Shadow fleet capacity and sales over time

9.2 Cross-method comparison

plot(1:T, X_mcp, label="MCP (PATH)", lw=3, xlabel="Quarter", ylabel="mb/quarter",
     title="Sales: Cross-Method Comparison")
plot!(1:T, X_opt, label="Surplus max (Ipopt)", lw=2, ls=:dot)
plot!(1:T, X_eq, label="Eq. conditions (Ipopt)", lw=2, ls=:dash)

Sales trajectories across three solution methods

10 Discussion

10.1 When to use each approach

MCP with PATH is the natural formulation when the model is derived from equilibrium conditions (as opposed to a single agent’s optimization). It handles complementarity directly and scales well. The main limitation is that PATH requires a commercial license for large problems (but you can get a free temporary license for educational purposes). There is a workaround to use NLSolve as the MCP solver, but JuMP does not support it directly.
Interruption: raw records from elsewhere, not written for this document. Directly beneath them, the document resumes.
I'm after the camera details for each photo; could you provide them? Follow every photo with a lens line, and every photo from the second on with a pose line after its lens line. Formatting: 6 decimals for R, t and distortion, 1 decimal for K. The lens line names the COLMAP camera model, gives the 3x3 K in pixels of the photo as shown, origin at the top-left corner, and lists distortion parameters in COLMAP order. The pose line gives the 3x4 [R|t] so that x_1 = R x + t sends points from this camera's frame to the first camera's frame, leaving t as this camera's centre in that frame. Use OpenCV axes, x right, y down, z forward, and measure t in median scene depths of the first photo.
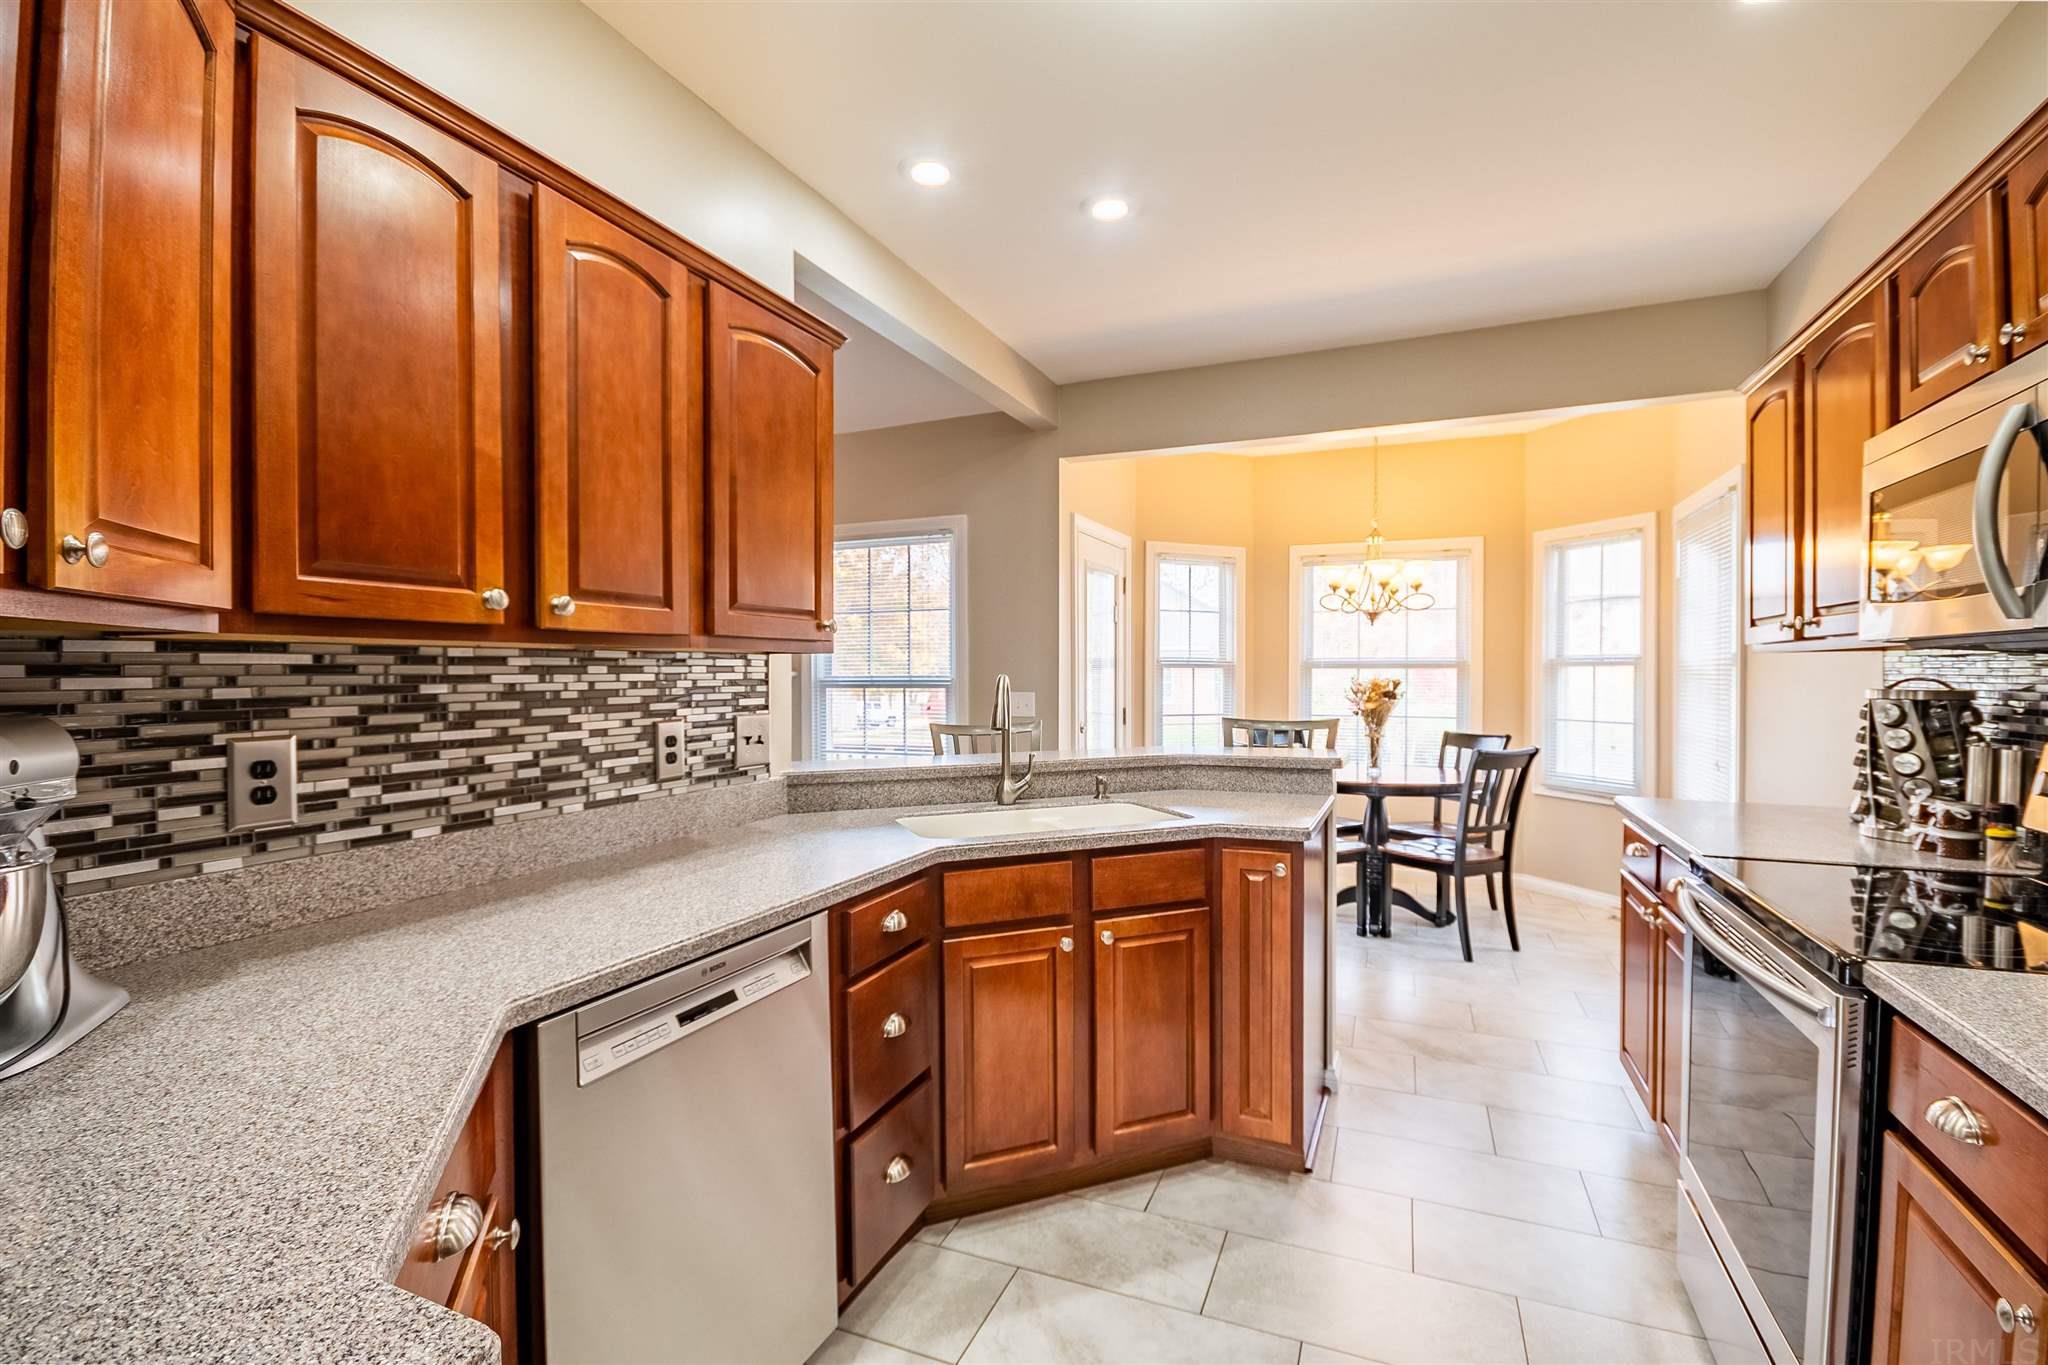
lens RADIAL K [[913.4, 0, 1024.0], [0, 913.4, 682.5], [0, 0, 1]] dist [0.010240, -0.013471]
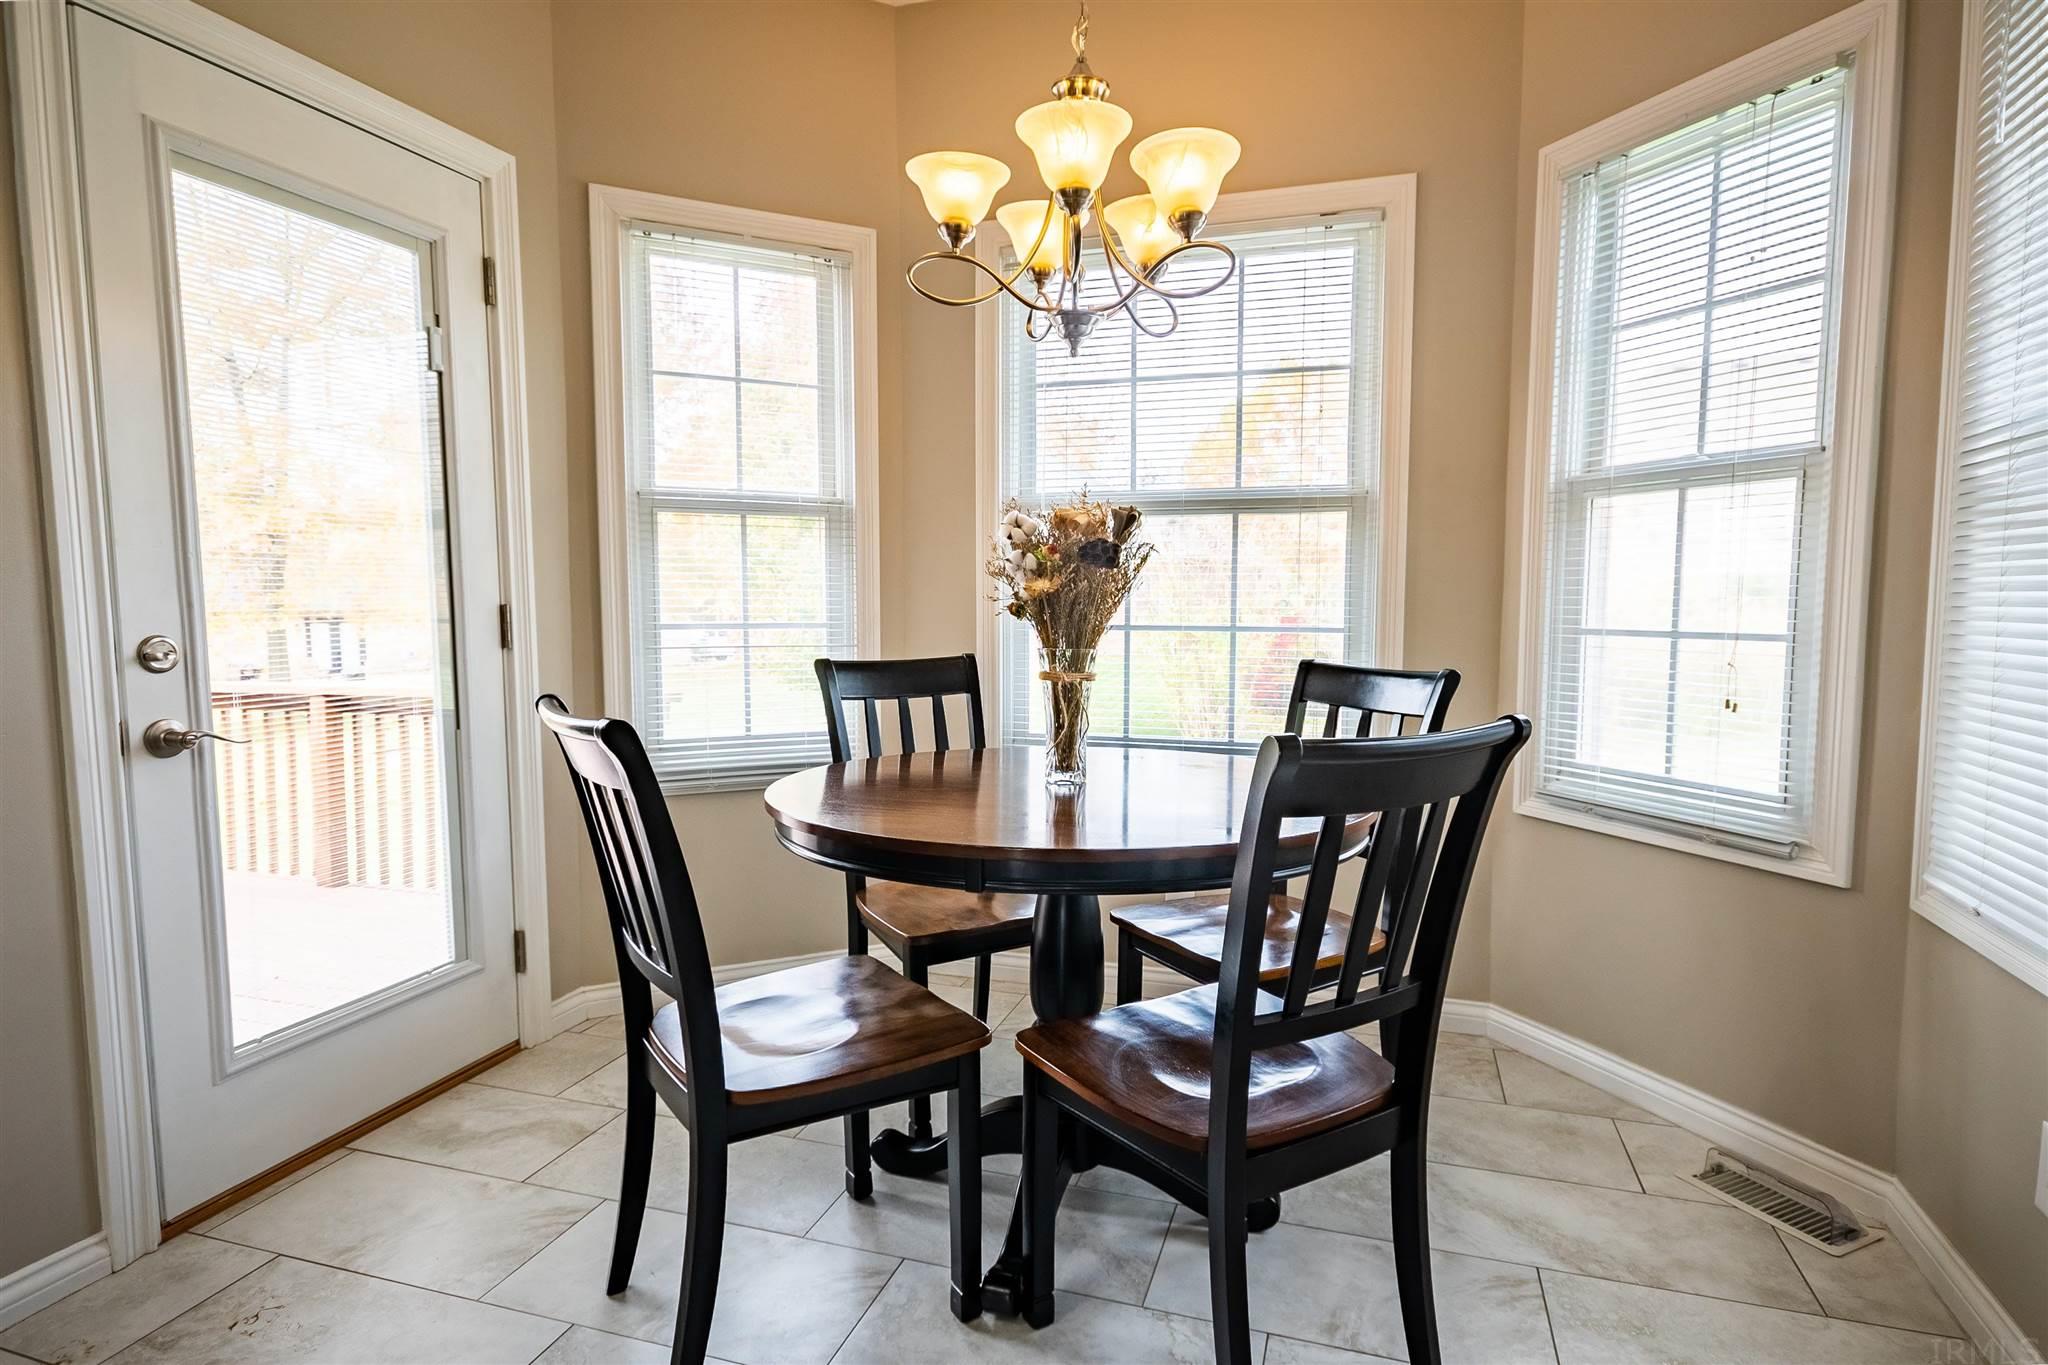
lens RADIAL K [[1109.4, 0, 1029.8], [0, 1109.4, 692.0], [0, 0, 1]] dist [0.006438, 0.001056]
pose [[0.995428, -0.007533, 0.095216, 0.776471], [-0.000123, 0.996783, 0.080144, 0.071163], [-0.095513, -0.079789, 0.992225, 1.398504]]
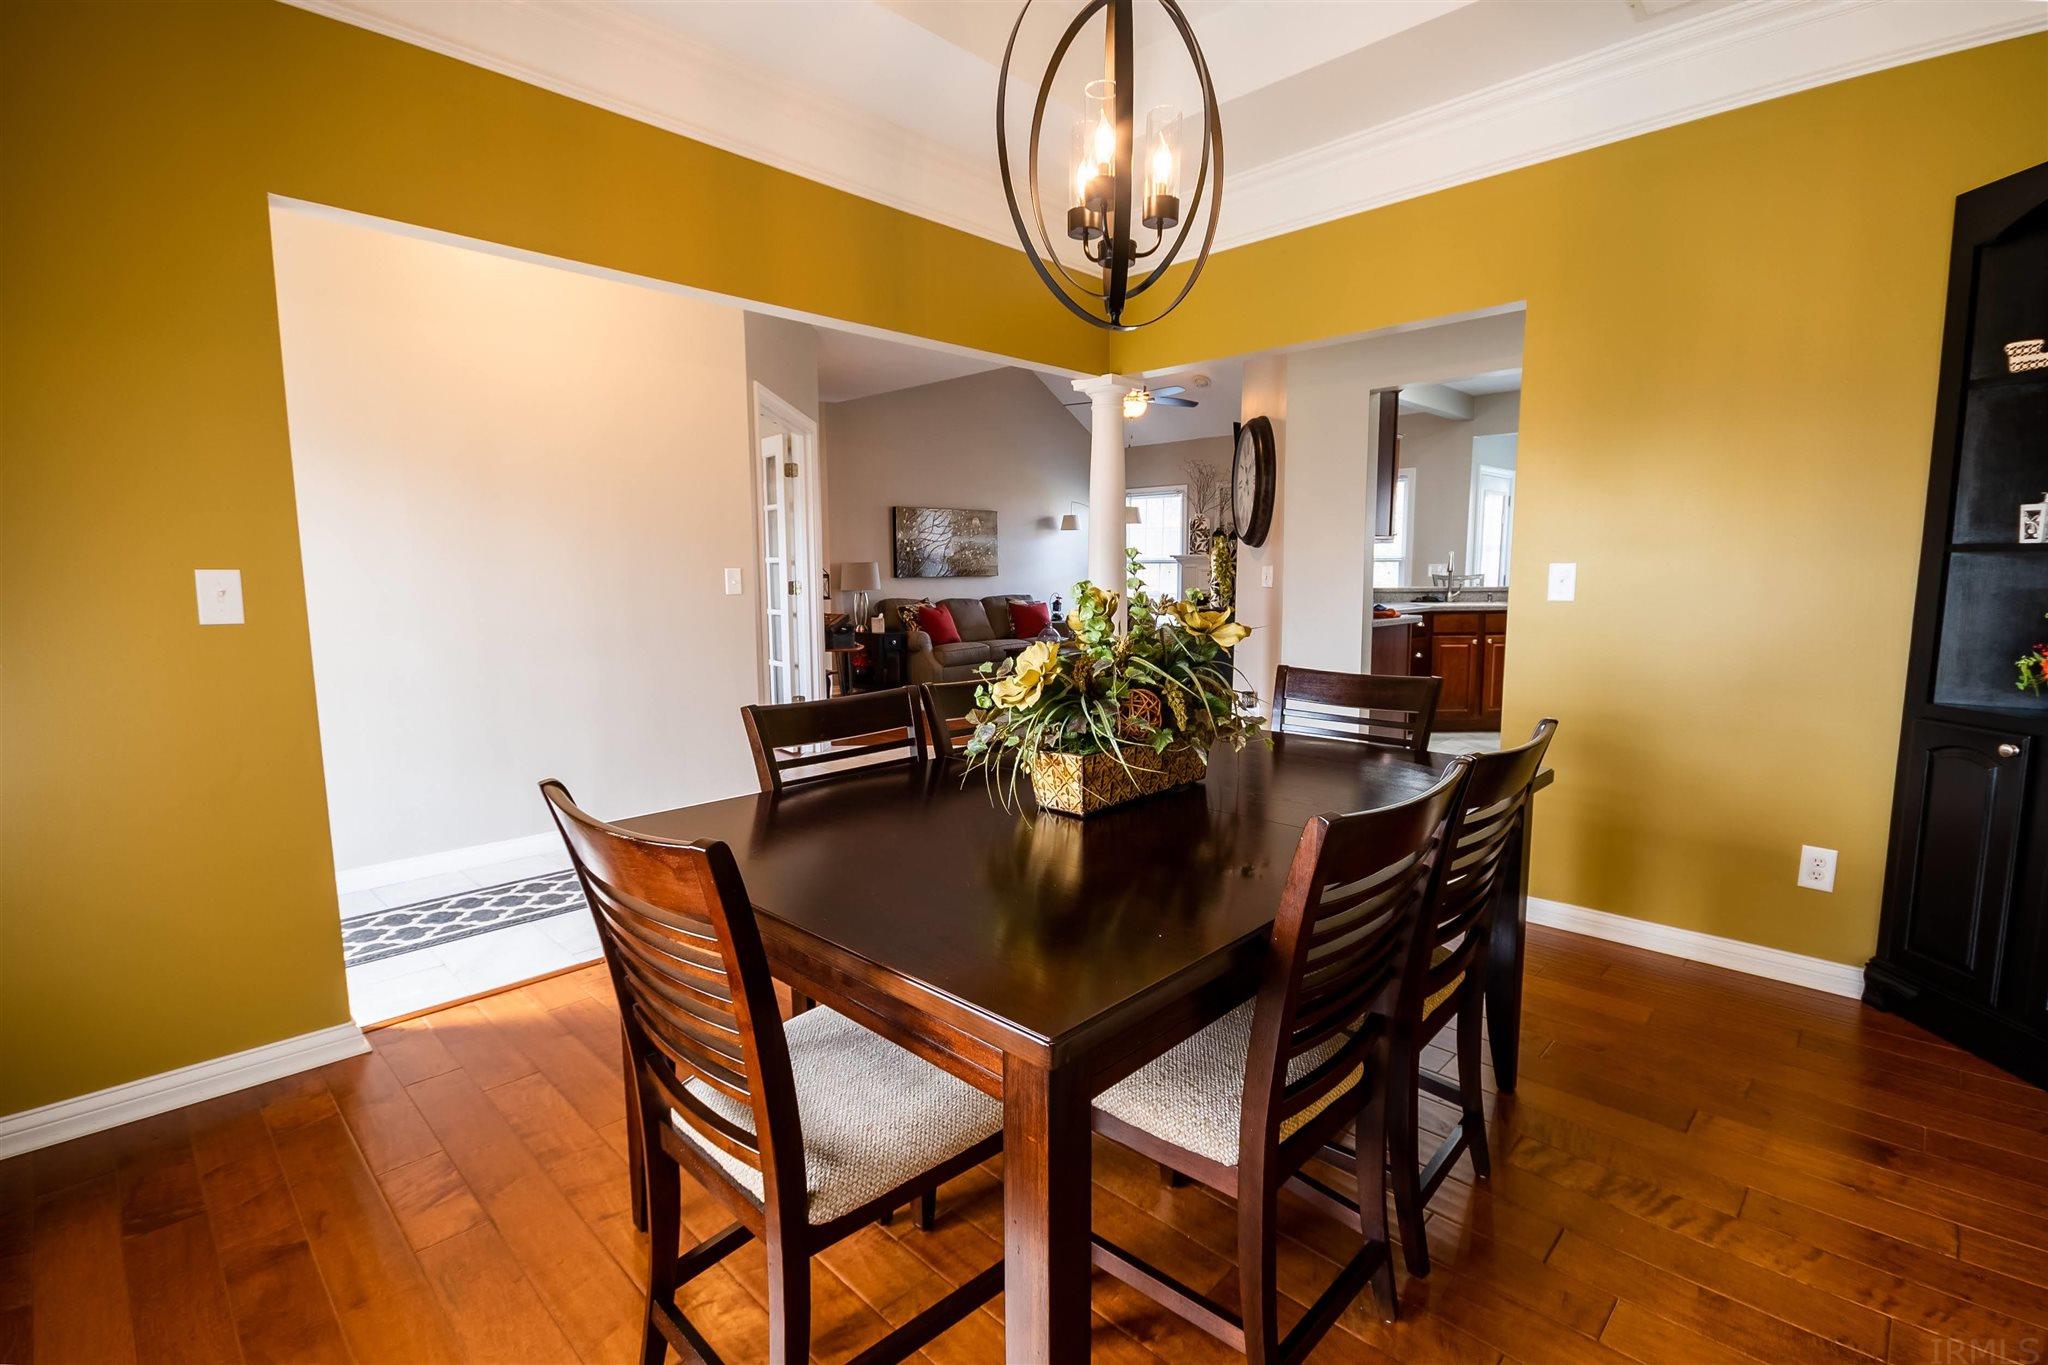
lens RADIAL K [[945.1, 0, 1036.3], [0, 945.1, 689.5], [0, 0, 1]] dist [0.003154, 0.000056]
pose [[0.936336, 0.046694, -0.347987, -0.221965], [-0.003496, 0.992308, 0.123744, 0.065186], [0.351088, -0.114649, 0.929297, -2.507145]]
Direct surplus maximization (Approach 2) is the cleanest formulation when the equilibrium can be represented as the solution to a single optimization problem. By the First Welfare Theorem, a competitive equilibrium maximizes total surplus, so we can solve for the equilibrium by maximizing the integral of inverse demand minus costs. The solver handles complementarity implicitly through KKT conditions. But this approach does not extend to settings with strategic interaction or other sources of equilibrium that cannot be reduced to a single optimization.
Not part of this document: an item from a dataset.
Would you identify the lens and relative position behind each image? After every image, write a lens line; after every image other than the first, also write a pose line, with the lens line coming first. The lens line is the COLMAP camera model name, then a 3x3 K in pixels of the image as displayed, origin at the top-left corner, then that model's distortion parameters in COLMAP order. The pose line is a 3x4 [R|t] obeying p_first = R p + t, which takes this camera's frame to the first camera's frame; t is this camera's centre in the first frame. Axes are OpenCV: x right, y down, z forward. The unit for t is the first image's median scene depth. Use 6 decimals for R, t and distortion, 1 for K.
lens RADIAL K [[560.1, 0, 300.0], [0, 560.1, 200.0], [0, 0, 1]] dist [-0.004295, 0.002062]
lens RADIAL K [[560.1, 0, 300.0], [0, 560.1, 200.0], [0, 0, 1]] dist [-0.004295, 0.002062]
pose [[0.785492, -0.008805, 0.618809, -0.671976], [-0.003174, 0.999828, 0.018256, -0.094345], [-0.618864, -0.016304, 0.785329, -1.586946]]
Equilibrium conditions as constraints (Approach 3) is a mostly a hack for when you lack access to an MCP solver or when you want to add constraints that do not fit the MCP framework. The downside is that programming complementarity through slack variables and bilinear constraints makes the problem harder for general-purpose NLP solvers. Convergence can be sensitive to the relaxation parameter \epsilon and starting values.

10.2 Extensions

The model in Cardoso, Salant, and Daubanes (forthcoming) includes a price cap mechanism and the choice to sell through traditional channels at the capped price. Adding this channel introduces an additional complementarity condition for cap sales Q_t and complicates the effective price function. The MCP formulation extends naturally to handle this. But the direct optimization formulation requires more care because the cap introduces a kink in the revenue function.

10.3 A challenge for you!

Try solving the same problem when the Rogue country is a residual monopolist with market power. What would change in the MCP? What about the objective function in the direct optimization approach?